## SUPPLIED RECORDS

<<<<

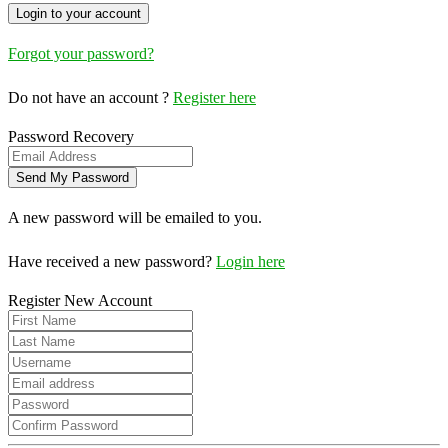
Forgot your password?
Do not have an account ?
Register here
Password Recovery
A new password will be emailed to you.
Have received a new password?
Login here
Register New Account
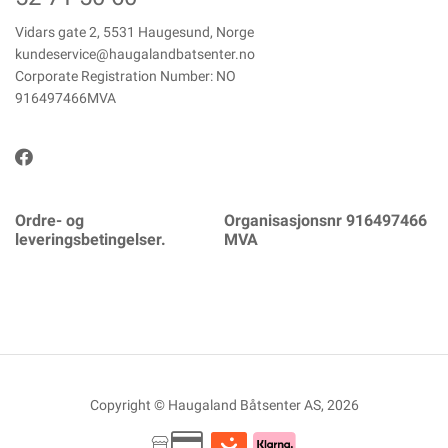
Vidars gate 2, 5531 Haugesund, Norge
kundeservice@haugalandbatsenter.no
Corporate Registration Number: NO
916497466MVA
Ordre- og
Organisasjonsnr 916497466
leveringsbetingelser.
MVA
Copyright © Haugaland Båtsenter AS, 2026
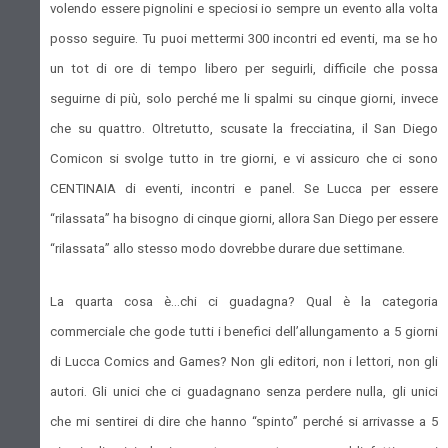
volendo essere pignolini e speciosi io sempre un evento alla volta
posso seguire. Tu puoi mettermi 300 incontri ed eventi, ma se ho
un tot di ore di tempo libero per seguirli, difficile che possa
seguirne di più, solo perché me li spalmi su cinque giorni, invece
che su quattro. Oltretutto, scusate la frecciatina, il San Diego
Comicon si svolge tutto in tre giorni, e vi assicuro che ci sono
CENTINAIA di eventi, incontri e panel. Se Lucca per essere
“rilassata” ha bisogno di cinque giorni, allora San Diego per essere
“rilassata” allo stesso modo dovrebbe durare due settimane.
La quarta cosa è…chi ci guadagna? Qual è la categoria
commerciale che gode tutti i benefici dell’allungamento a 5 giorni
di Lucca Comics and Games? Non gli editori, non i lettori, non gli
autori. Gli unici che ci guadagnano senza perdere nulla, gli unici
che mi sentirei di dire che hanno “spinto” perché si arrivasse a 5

>>>>

## ABOUT THIS TASK
Every line of the records above where the string "incontri" is found should be copied.

## REPLY
posso seguire. Tu puoi mettermi 300 incontri ed eventi, ma se ho
CENTINAIA di eventi, incontri e panel. Se Lucca per essere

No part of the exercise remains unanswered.